To date, researchers have found no definitive evidence that organized warfare pre-dates the so-called Neolithic Revolution. Basic warfare, however, is known to have broken out soon after. A 2016 study, for example, concluded that a massacre took place some 10,000 years ago near Lake Turkana in Kenya, with the victims showing signs of bound hands, arrow wounds and fractured skulls.
“I consider this to be the most reliable early evidence of a massacre,” says Glowacki, who was not involved in the study. “These are hunter-gatherers, but with some food storage and likely lower mobility.” He points out that massacres require more coordination and planning than “tit-for-tat raiding,” that they’re “indicative of more severe war,” and that they tend to occur when humans transition from mobile to sedentary lifestyles.
In present-day Germany, a massacre took place some 7,000 years ago, when attackers apparently tortured their victims—in part by breaking their shin bones—prior to killing them. Similar Neolithic massacres have been uncovered elsewhere in Germany and Austria, as well as in Croatia and France. Meanwhile, the inhabitants of Jericho, among the oldest cities in the world, built city walls around 8000 B.C., seemingly to keep out invaders.
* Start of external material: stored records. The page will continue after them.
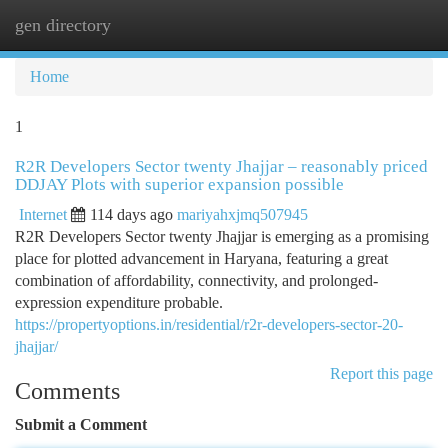
gen directory
Togg
navi
Home
1
R2R Developers Sector twenty Jhajjar – reasonably priced
DDJAY Plots with superior expansion possible
Internet
114 days ago
mariyahxjmq507945
R2R Developers Sector twenty Jhajjar is emerging as a promising
place for plotted advancement in Haryana, featuring a great
combination of affordability, connectivity, and prolonged-
expression expenditure probable.
https://propertyoptions.in/residential/r2r-developers-sector-20-
jhajjar/
Report this page
Comments
Submit a Comment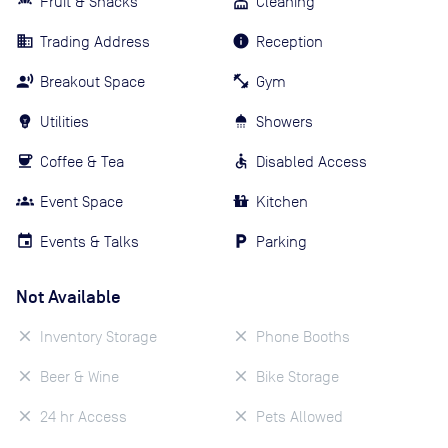
Fruit & Snacks
Cleaning
Trading Address
Reception
Breakout Space
Gym
Utilities
Showers
Coffee & Tea
Disabled Access
Event Space
Kitchen
Events & Talks
Parking
Not Available
Inventory Storage
Phone Booths
Beer & Wine
Bike Storage
24 hr Access
Pets Allowed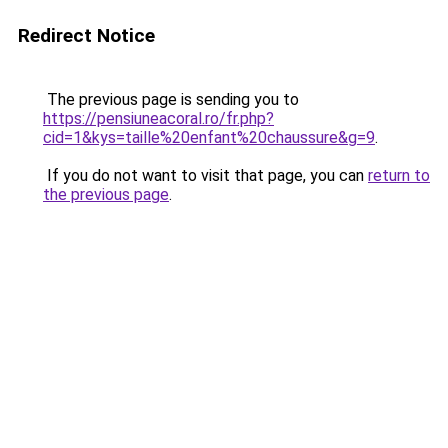
Redirect Notice
The previous page is sending you to
https://pensiuneacoral.ro/fr.php?
cid=1&kys=taille%20enfant%20chaussure&g=9
.
If you do not want to visit that page, you can
return to
the previous page
.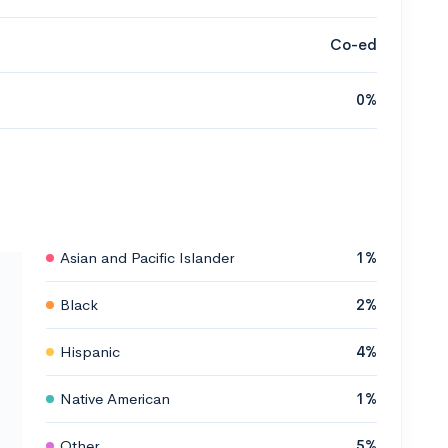
Co-ed
0%
Asian and Pacific Islander
1%
Black
2%
Hispanic
4%
Native American
1%
Other
5%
As noted in a November 2023 study in the journal Scientific Reports, such Neolithic conflicts were presumed to be a “mixture of rapid assaults or short raids, generally lasting no more than a few days and affecting no more than 20 or 30 individuals.”
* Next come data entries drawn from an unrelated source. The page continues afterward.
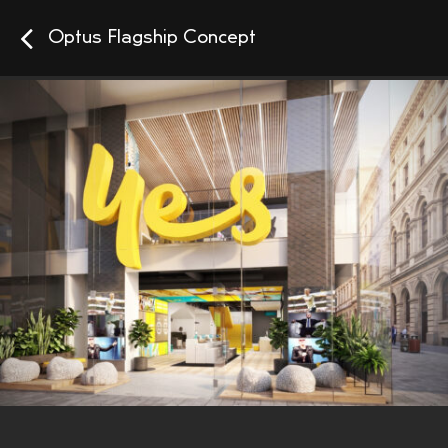
Optus Flagship Concept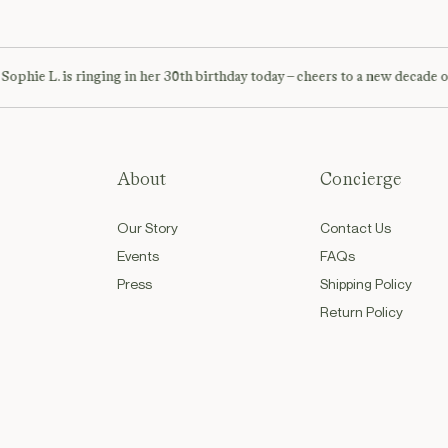
ie L. is ringing in her 30th birthday today – cheers to a new decade of ad
About
Concierge
Our Story
Contact Us
Events
FAQs
Press
Shipping Policy
Return Policy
Extended Fighting Begins More Than 5,000 Years Ago
As it turns out, though, at least some later Neolithic fighting may have been more complex than previously realized, according to the study, which analyzed the skeletal remains of 338 individuals who died in northern Spain 5,400 to 5,000 years ago.
These remains, accidentally unearthed by a bulldozer in 1985, were originally believed to constitute another Neolithic massacre. Yet by looking closer at the skeletal injuries—which disproportionately affected males and were largely non-fatal (something not observed at other Neolithic mass-fatality sites in Europe)—the study’s authors determined that a protracted struggle had lasted months or years.
“We think we are seeing the result of a regional inter-group conflict,” lead author Teresa Fernández-Crespo, an archaeologist at the University of Valladolid in Spain, tells HISTORY in an email. She adds that “resource competition and social complexity could have been a source of tension, potentially escalating into lethal violence.”